Problem: Across all of the records below, determine the number of lines containing the string "priority"; reply with that number only.

━━━

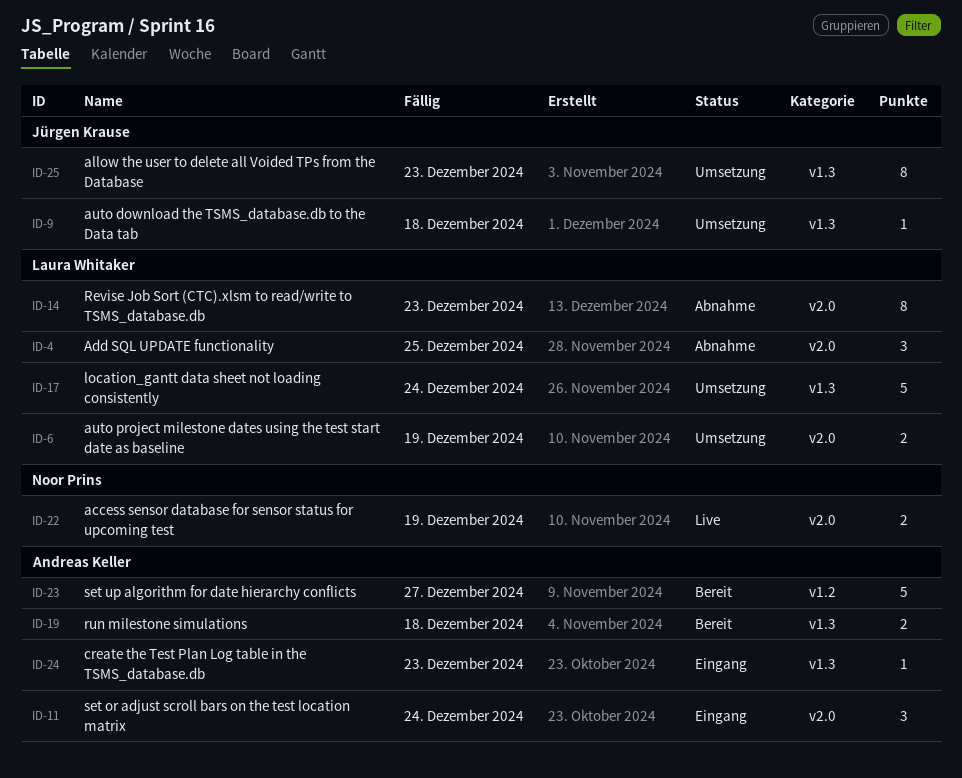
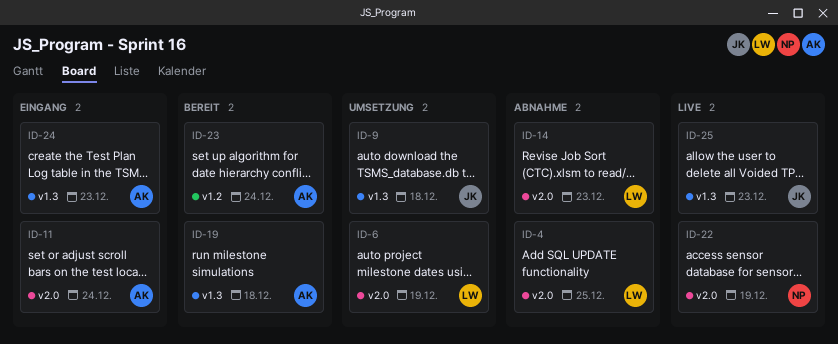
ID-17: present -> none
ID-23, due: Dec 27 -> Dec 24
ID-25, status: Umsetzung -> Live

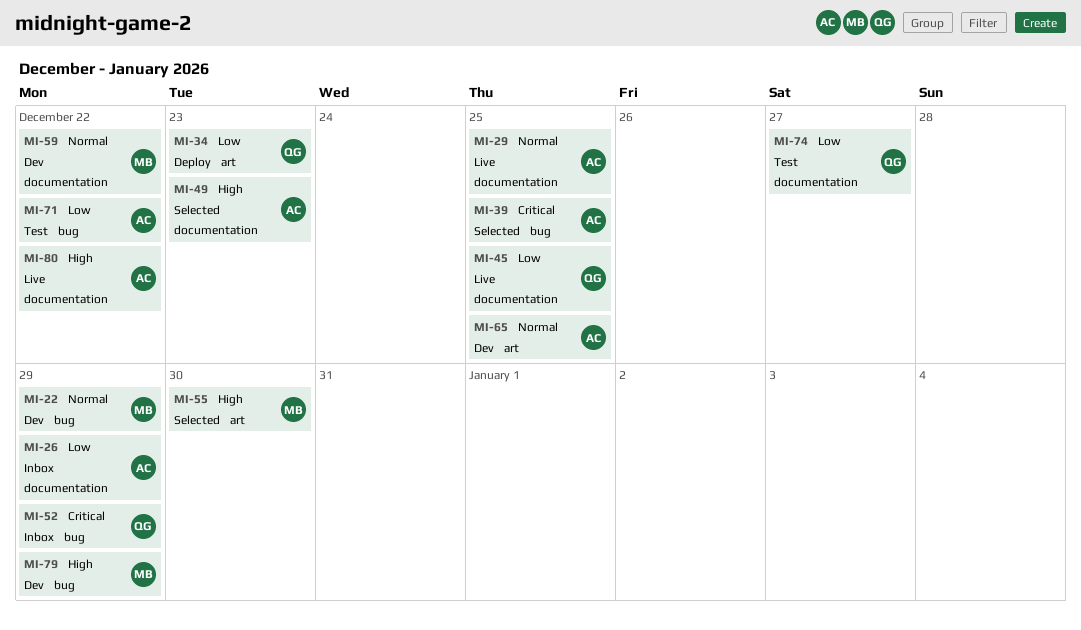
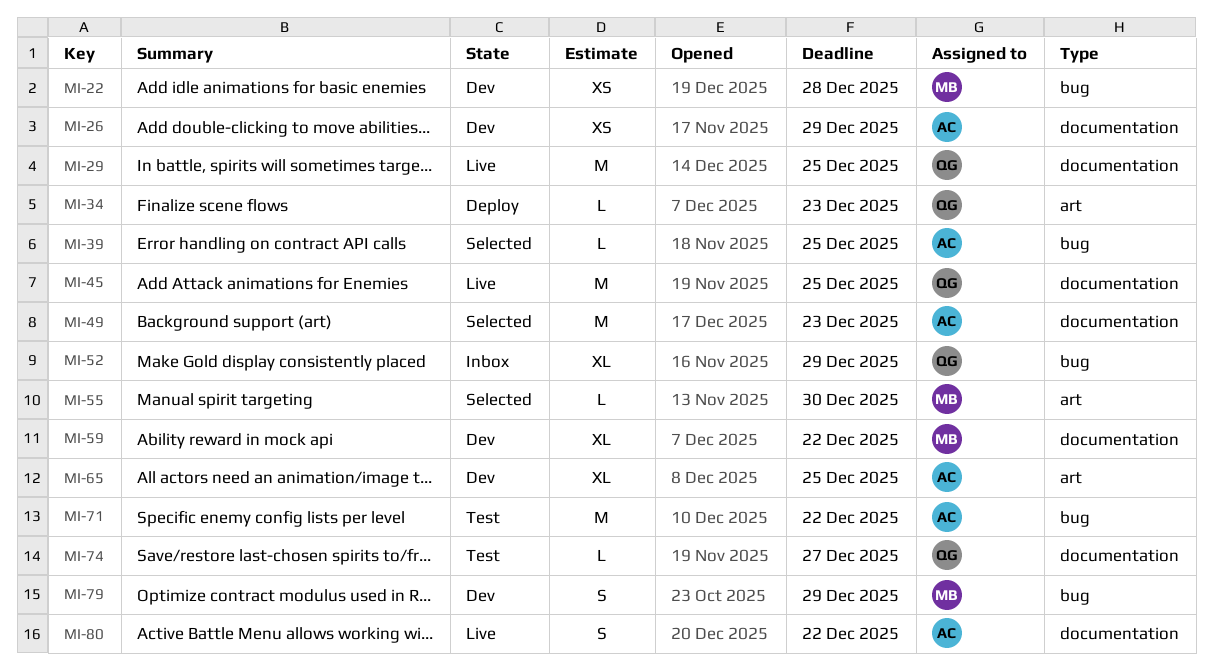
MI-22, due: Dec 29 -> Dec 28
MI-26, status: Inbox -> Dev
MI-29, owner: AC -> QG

━━━

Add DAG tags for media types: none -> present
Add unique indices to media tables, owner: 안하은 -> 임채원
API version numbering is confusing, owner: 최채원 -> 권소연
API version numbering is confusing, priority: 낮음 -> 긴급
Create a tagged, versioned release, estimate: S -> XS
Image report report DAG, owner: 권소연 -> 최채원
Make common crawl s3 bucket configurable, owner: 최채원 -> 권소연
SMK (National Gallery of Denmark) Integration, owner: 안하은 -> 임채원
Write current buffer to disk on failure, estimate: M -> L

━━━

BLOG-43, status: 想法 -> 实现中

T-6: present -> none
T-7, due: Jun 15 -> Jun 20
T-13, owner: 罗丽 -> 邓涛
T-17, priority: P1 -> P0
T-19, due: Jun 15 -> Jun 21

━━━

Exercise result: 2